DOCUMENT TEXT: Begin

I appreciate your honesty.
> So, here is the problem: we need to convert 'interval<T1, P1>' to
> 'interval<T2, P2>'.
The first case I'm interested in is interval<T1, interval_traits<T1> > and
interval<T2, interval_traits<T2> > (because that's what I tested ;).
> If all elements of T1 are exactly representable by
> elements of T2, there is no problem: a cast is enough.
Correct, so we should be able to get
interval<double> ris1 = 0;
interval<float> ris2 = 0;
// Doesn't work.
// std::cout << ris1 + ris2 << std::endl;
std::cout << ris1 + interval<double> (ris2) << std::endl;
without risk, at least? This would be very helpful, because we then could
use
vector<interval<double> > riv1 (1);
vector<interval<float> > riv2 (1);
riv1.clear ();
riv2.clear ();
// Doesn't work.
// std::cout << riv1 + riv2 << std::endl;
std::cout << riv1 + vector<interval<double> > (riv2) << std::endl;
immediately, i.e. std::complex and boost::interval would behave similar
w.r.t. basic linear algebra.

DOCUMENT TEXT: End
GIVEN INFORMATION: Begin

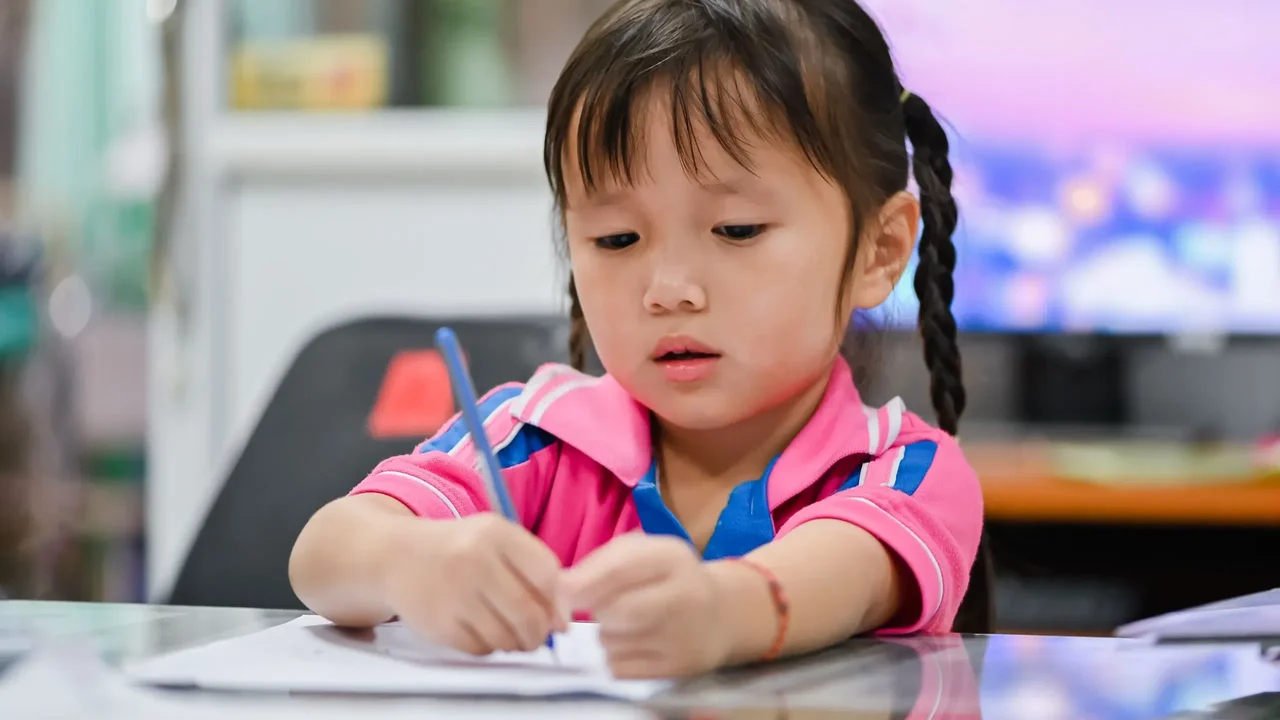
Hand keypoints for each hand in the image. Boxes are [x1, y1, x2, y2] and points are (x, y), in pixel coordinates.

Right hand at [382, 514, 565, 654]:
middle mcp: (474, 560)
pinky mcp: (438, 624)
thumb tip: (562, 618)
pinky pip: (481, 649)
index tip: (557, 612)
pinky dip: (489, 647)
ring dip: (516, 643)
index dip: (558, 601)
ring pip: (507, 637)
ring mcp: (454, 594)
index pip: (547, 574)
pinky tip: (482, 631)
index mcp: (495, 533)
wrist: (396, 557)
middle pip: (529, 613)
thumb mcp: (496, 540)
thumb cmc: (458, 550)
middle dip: (540, 632)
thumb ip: (533, 568)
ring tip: (510, 632)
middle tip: (537, 635)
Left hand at [558, 534, 732, 677]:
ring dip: (607, 634)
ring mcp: (684, 635)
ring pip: (611, 642)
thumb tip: (557, 591)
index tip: (561, 596)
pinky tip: (636, 644)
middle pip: (613, 612)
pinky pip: (619, 668)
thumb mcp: (640, 554)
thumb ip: (598, 565)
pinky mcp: (678, 668)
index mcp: (672, 556)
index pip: (617, 571)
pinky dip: (616, 657)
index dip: (580, 585)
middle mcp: (684, 594)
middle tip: (604, 607)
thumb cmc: (666, 577)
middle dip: (597, 611)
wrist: (721, 614)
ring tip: (628, 624)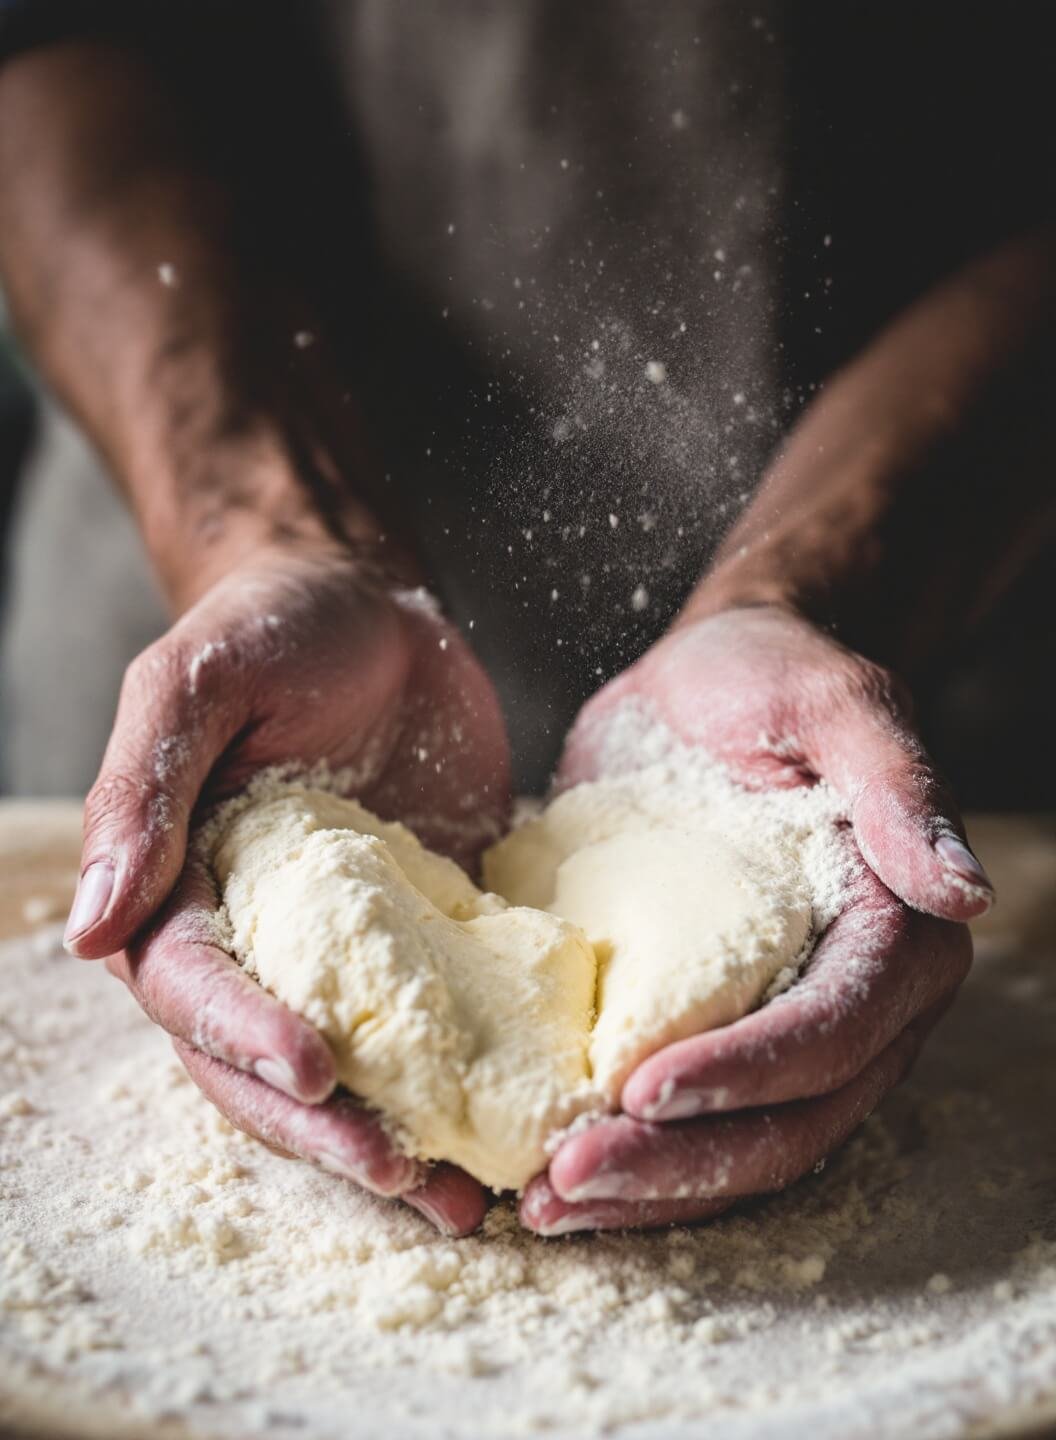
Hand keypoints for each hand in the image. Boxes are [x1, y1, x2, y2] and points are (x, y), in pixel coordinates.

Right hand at [66, 541, 510, 1234]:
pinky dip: (471, 1080)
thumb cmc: (271, 627)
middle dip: (329, 1131)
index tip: (315, 1074)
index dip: (247, 1040)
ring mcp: (351, 947)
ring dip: (400, 1139)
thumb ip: (143, 791)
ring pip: (358, 1070)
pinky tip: (519, 1124)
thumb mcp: (197, 682)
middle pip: (272, 1067)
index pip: (200, 993)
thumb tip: (94, 927)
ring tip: (465, 1199)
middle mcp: (261, 940)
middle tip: (404, 1176)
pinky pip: (444, 1022)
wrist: (375, 604)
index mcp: (186, 892)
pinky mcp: (428, 934)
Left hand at [521, 605, 979, 1232]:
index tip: (643, 1089)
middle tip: (566, 1182)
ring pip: (741, 1146)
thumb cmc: (768, 678)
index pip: (836, 1030)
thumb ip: (895, 783)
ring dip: (648, 1188)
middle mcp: (857, 1001)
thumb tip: (964, 891)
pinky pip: (691, 1120)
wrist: (705, 685)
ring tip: (546, 1204)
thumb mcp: (828, 702)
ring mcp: (786, 1027)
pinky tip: (548, 1170)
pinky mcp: (719, 1028)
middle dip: (681, 1163)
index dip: (748, 1072)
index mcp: (896, 929)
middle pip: (790, 1121)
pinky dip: (630, 1155)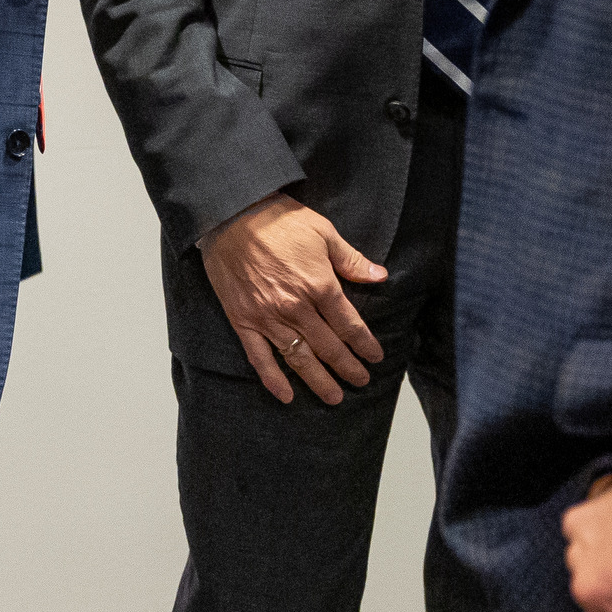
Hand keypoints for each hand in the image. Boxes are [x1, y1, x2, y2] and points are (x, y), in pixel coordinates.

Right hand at [200, 191, 386, 403]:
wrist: (230, 213)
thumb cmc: (278, 219)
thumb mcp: (324, 232)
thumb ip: (351, 260)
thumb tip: (380, 277)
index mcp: (320, 286)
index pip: (350, 326)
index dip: (365, 345)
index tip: (375, 357)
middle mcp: (296, 308)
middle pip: (329, 348)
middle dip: (348, 368)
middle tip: (361, 381)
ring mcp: (268, 318)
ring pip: (299, 359)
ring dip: (319, 381)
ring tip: (334, 397)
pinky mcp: (243, 320)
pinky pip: (259, 357)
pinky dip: (273, 379)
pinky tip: (286, 396)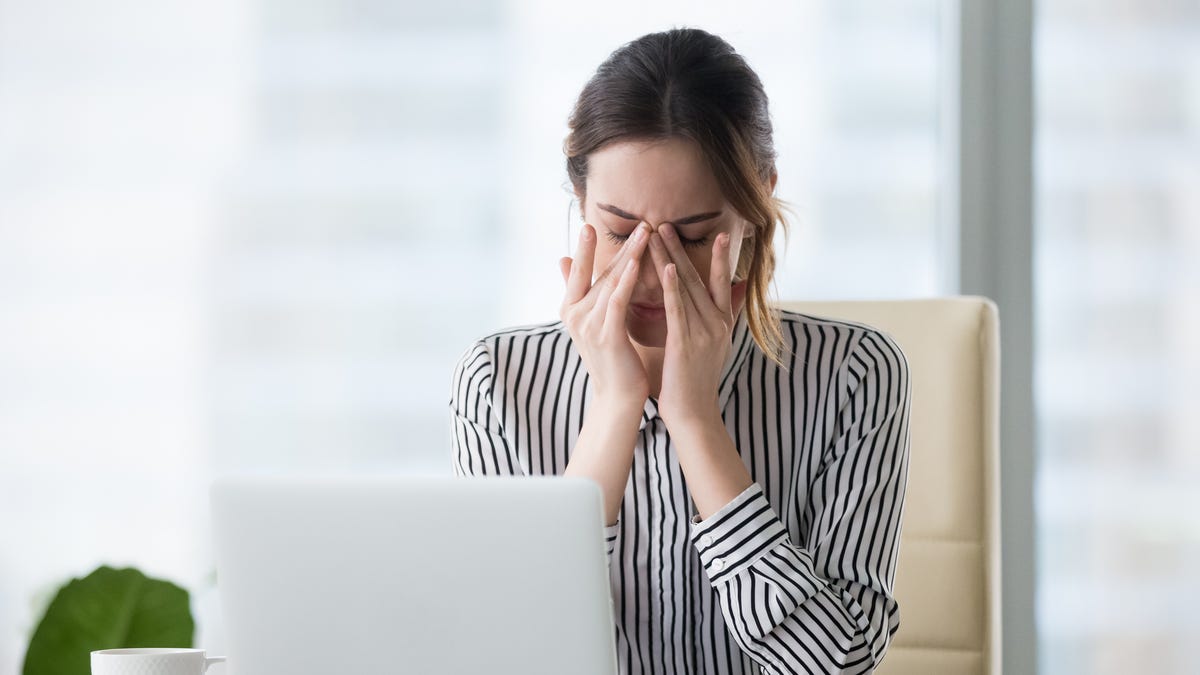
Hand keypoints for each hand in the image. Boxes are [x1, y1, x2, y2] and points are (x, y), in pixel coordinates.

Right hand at [559, 222, 651, 409]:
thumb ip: (579, 291)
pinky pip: (617, 301)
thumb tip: (561, 259)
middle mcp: (575, 315)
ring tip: (645, 233)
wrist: (617, 398)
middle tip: (635, 221)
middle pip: (596, 271)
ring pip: (609, 282)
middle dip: (617, 245)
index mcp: (570, 310)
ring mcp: (588, 325)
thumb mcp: (591, 321)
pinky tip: (636, 264)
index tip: (590, 223)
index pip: (578, 271)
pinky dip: (626, 281)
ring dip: (629, 255)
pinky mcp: (607, 335)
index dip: (584, 247)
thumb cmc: (611, 358)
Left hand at [647, 224, 745, 427]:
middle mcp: (717, 324)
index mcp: (723, 323)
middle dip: (681, 249)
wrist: (694, 414)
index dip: (720, 257)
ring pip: (686, 288)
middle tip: (665, 223)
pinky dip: (673, 287)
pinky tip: (666, 267)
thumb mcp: (716, 345)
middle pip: (699, 278)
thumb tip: (739, 292)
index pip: (722, 282)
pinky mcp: (687, 344)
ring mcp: (704, 333)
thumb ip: (726, 316)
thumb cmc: (695, 380)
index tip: (718, 233)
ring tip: (656, 234)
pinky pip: (679, 310)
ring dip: (670, 258)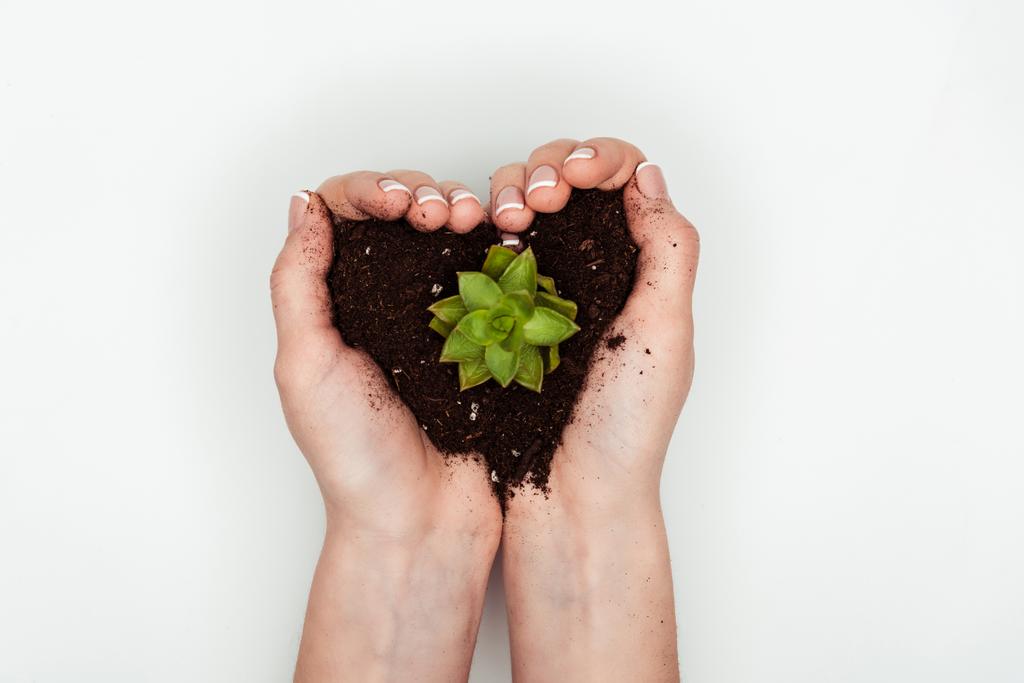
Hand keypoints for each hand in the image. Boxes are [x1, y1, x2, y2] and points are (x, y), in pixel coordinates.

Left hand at [272, 170, 500, 681]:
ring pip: (450, 232)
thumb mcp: (305, 366)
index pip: (344, 213)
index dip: (370, 191)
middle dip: (421, 192)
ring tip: (472, 222)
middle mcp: (386, 299)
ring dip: (460, 209)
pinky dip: (497, 246)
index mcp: (337, 301)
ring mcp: (441, 315)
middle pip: (401, 210)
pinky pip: (492, 272)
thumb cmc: (354, 457)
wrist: (422, 521)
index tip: (397, 206)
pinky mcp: (487, 335)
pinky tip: (504, 243)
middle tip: (439, 215)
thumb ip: (298, 284)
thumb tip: (304, 204)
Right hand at [495, 138, 698, 681]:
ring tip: (507, 219)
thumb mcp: (664, 333)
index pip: (621, 181)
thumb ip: (668, 250)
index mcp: (635, 269)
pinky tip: (477, 234)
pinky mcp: (489, 313)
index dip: (597, 161)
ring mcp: (535, 289)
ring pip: (516, 205)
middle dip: (546, 168)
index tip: (576, 179)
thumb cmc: (623, 429)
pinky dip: (476, 229)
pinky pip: (479, 249)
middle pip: (563, 180)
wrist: (566, 499)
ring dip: (509, 191)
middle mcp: (586, 271)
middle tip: (537, 202)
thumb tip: (646, 175)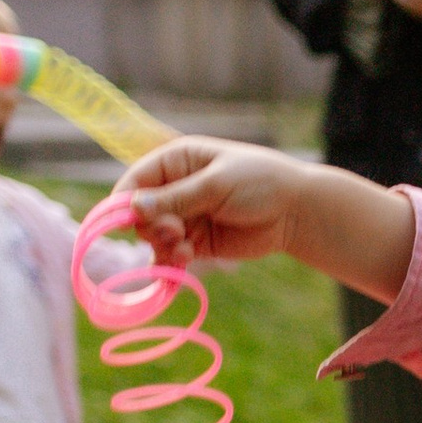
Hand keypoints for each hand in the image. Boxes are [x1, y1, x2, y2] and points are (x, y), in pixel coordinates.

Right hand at [113, 138, 415, 298]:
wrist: (297, 211)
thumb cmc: (260, 183)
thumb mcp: (216, 184)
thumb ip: (177, 197)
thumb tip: (135, 206)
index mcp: (175, 162)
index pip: (135, 181)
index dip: (124, 202)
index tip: (126, 222)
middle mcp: (175, 189)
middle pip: (140, 213)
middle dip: (151, 226)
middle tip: (176, 231)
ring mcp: (185, 217)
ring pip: (154, 237)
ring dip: (163, 245)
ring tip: (185, 247)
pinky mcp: (198, 243)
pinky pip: (173, 254)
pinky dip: (173, 260)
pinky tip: (186, 259)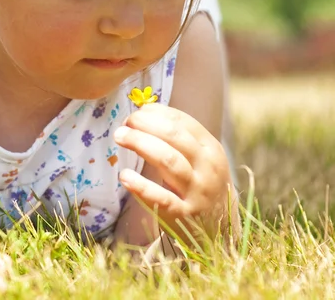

GIVEN INFORMATION: End

### EXERCISE GOAL
Take the part of the thread that opens with the words containing "I appreciate your" and closes with "I tested ;).", and give it again with "interval_traits" renamed to "interval_policies". Rely only on the thread to carry out the tasks.

### TASK RESULT
I appreciate your honesty.
> So, here is the problem: we need to convert 'interval<T1, P1>' to
> 'interval<T2, P2>'.
The first case I'm interested in is interval<T1, interval_policies<T1> > and
interval<T2, interval_policies<T2> > (because that's what I tested ;).